**TASK INSTRUCTIONS**
Within the records below is a range that opens at the line with "cells demonstrate low" and closes at the line with "cells exhibit moderate". Return that range word for word, both ends included, and only that range.

**RECORDS TO USE**
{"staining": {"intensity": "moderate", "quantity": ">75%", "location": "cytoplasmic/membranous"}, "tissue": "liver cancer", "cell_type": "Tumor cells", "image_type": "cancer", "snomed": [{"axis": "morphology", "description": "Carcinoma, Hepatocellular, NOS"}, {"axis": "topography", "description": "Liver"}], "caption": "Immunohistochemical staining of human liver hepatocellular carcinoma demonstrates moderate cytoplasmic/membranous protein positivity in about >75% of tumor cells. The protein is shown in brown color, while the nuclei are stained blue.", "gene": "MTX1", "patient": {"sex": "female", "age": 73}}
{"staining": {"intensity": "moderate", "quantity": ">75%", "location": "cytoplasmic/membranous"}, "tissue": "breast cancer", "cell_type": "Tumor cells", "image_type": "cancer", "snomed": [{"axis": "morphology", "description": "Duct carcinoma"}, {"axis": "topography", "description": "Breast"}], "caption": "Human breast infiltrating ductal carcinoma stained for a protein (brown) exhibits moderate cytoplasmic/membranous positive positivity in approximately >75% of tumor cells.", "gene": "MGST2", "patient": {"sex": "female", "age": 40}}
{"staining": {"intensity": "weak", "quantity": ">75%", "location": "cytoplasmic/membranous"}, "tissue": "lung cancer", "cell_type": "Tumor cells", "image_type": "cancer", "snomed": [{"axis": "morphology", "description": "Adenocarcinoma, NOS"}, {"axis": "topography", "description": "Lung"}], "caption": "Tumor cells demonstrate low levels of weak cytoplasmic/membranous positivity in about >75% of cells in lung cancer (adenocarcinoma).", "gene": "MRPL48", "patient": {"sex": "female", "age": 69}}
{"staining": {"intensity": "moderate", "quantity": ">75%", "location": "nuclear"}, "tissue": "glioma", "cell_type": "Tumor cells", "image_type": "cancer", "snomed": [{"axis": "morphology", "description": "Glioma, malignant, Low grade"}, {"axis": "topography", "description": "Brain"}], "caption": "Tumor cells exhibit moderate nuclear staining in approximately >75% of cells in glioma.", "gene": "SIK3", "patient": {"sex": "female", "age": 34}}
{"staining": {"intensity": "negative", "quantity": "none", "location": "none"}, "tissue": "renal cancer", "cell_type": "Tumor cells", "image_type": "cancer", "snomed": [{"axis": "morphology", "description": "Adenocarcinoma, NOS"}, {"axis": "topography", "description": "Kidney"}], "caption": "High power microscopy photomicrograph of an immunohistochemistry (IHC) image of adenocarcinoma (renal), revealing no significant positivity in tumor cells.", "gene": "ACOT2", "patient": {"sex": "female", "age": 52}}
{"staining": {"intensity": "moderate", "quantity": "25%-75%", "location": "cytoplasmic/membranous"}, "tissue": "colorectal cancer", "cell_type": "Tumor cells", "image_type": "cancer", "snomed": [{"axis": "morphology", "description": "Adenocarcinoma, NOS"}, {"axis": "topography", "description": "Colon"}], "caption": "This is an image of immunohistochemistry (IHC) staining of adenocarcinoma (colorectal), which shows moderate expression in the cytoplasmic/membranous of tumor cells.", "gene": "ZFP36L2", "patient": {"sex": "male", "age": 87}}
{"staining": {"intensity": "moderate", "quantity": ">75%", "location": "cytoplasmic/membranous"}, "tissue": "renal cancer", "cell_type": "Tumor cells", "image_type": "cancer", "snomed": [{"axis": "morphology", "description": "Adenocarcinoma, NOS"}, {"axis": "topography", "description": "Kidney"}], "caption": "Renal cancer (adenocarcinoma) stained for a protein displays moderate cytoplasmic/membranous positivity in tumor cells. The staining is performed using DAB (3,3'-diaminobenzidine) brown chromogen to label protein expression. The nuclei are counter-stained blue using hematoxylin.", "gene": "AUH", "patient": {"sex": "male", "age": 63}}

**YOUR RESPONSE**
{"staining": {"intensity": "weak", "quantity": ">75%", "location": "cytoplasmic/membranous"}, "tissue": "lung cancer", "cell_type": "Tumor cells", "image_type": "cancer", "snomed": [{"axis": "morphology", "description": "Adenocarcinoma, NOS"}, {"axis": "topography", "description": "Lung"}], "caption": "Tumor cells demonstrate low levels of weak cytoplasmic/membranous positivity in about >75% of cells in lung cancer (adenocarcinoma).", "gene": "MRPL48", "patient": {"sex": "female", "age": 69}}
{"staining": {"intensity": "moderate", "quantity": ">75%", "location": "nuclear"}, "tissue": "glioma", "cell_type": "Tumor cells", "image_type": "cancer", "snomed": [{"axis": "morphology", "description": "Glioma, malignant, Low grade"}, {"axis": "topography", "description": "Brain"}], "caption": "Tumor cells exhibit moderate nuclear staining in approximately >75% of cells in glioma.", "gene": "SIK3", "patient": {"sex": "female", "age": 34}}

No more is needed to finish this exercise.